» Study text
This post is a response letter to Secretary Pam Damoff written by the Cross-Border Organizing Working Group
Introduction
More than 5,000 individuals and 300 organizations have called on the Canadian government to stop interfering with tribal, state, and federal actions in the US against the 71-year-old tar sands pipeline Line 5, through wrongful use of a 1977 "agreement" between the two countries. [1, 2] A delegation of Indigenous and non-Indigenous activists delivered this message in person to Parliament, and MP Mike Morrice presented it as a petition to the House of Commons. [3, 4] Secretary Damoff, you issued a response to the petition on behalf of the government. That so-called response ignores nearly all the points made in the petition, and offers a litany of easily-refutable falsehoods instead. See below for a rebuttal of those falsehoods, in order of their appearance in the response.
We demand the Canadian government stop perpetuating falsehoods about tar sands pipelines. We demand the Canadian government start telling the truth to their constituents and the world. And we demand for the Ministry of Foreign Affairs to retract any and all use of the 1977 Agreement to keep decrepit carbon bomb Enbridge Line 5 going.
"Canada's… price on pollution [is]… significantly cutting pollution across the country."
Canadian carbon dioxide pollution has been rising in most years since the Liberals came to power in 2015, including the three most recent years for which estimates are available. [5]
"[T]he Government is firmly committed to ensuring Canada's… economic security…"

» Data extract

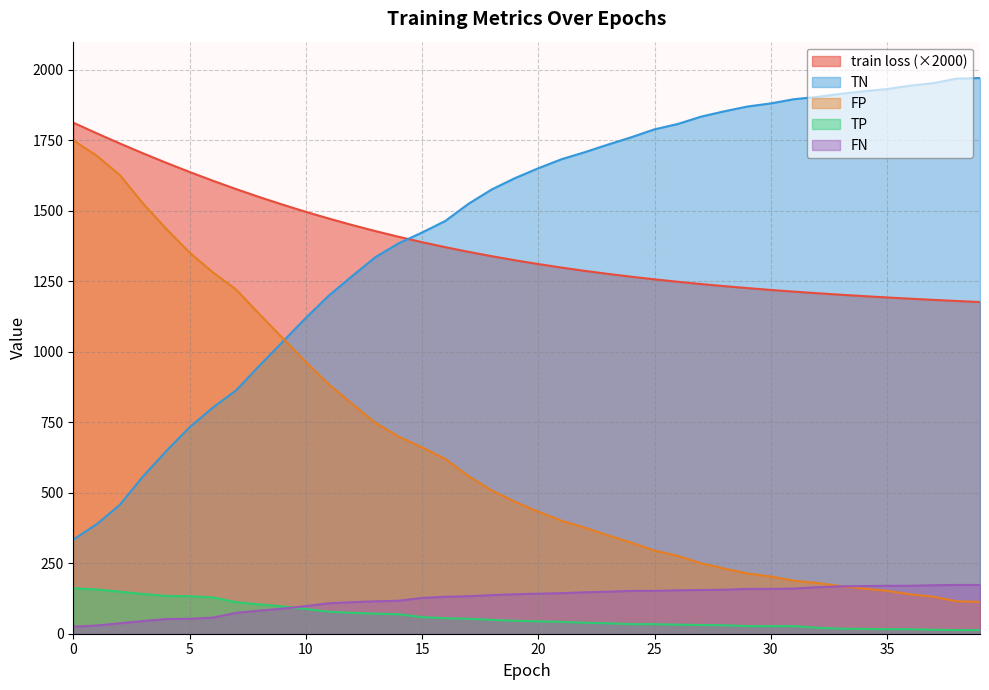

Reading right to left, extract all data points from this chart.

train loss: 1176.5	1180.2	1184.1	1188.3	1192.7	1197.4	1202.4	1207.7	1213.4	1219.4	1225.9	1232.9	1240.3	1248.4	1257.0	1266.3	1276.3	1287.1	1298.7	1311.2	1324.6	1339.0	1354.5	1371.1	1388.9	1407.8	1428.0	1449.5	1472.3	1496.5	1522.0	1548.9	1577.2	1606.9	1637.9	1670.3	1704.0	1739.0	1775.3	1812.7
TP: 13.0	13.0	14.0	16.0	16.0	17.0	18.0	21.0	27.0	27.0	27.0	30.0	31.0	32.0	34.0	34.0	37.0	39.0	42.0	44.0	46.0	49.0	53.0	55.0	59.0	69.0	71.0	74.0	78.0	88.0	97.0	104.0	112.0	129.0	133.0	134.0	141.0	149.0	157.0	161.0
TN: 1971.0	1969.0	1953.0	1944.0	1932.0	1924.0	1915.0	1904.0	1896.0	1881.0	1870.0	1853.0	1834.0	1808.0	1789.0	1761.0	1735.0	1708.0	1683.0	1651.0	1616.0	1576.0	1525.0	1464.0	1423.0	1385.0	1336.0	1269.0	1200.0	1120.0	1035.0	950.0	863.0	802.0	732.0	648.0	558.0	457.0	388.0	334.0
FP: 113.0	115.0	131.0	140.0	152.0	160.0	169.0	180.0	188.0	203.0	214.0	231.0	250.0	276.0	295.0	323.0	349.0	376.0	401.0	433.0	468.0	508.0	559.0	620.0	661.0	699.0	748.0	815.0	884.0	964.0	1049.0	1134.0	1221.0	1282.0	1352.0	1436.0	1526.0	1627.0	1696.0	1750.0
FN: 173.0	173.0	172.0	170.0	170.0	169.0	168.0	165.0	160.0	159.0	159.0	156.0	155.0	154.0	152.0	152.0	149.0	147.0	144.0	142.0	140.0	137.0	133.0	131.0	127.0	117.0	115.0	112.0	108.0	98.0	89.0	82.0	74.0	57.0	53.0	52.0	45.0	37.0	29.0	25.0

» What is being asked
Continue the letter about the Line 5 pipeline, picking up after its final line. The records come from a separate source.

» Reply
The highly volatile fossil fuel industry compounds economic insecurity. The GDP attributable to "Mining, quarrying, and oil and gas extraction" fluctuates up and down much more than does the GDP from most other sectors of the economy. [6]
"[T]he 1977 Transit Pipelines Treaty… ensures the uninterrupted transmission of hydrocarbons in transit… from one place in Canada to another place in Canada, transiting through the United States."
The pretense "that the 1977 Treaty allows Enbridge to trespass indefinitely on someone else's land – sovereign land at that – and deprives the landowner of any recourse unless the United States and Canada resolve the matter through international dispute resolution… is without merit, has no basis in the text of the Treaty, and is offensive to the fundamental rights of sovereign governments and property owners." (Italics added) [7]
"Line 5… helps provide energy that is essential for… a resilient Canadian economy…"
Since fossil fuel is the main industry that must be phased out to save the climate, reliance on it makes the economy fragile, not resilient. Yet since the Liberals took power, Canadian fossil fuel extraction has exploded by 22%, while Canadian renewable electricity generation has actually declined. [8, 9]
"[E]conomic growth… strengthens the middle class…"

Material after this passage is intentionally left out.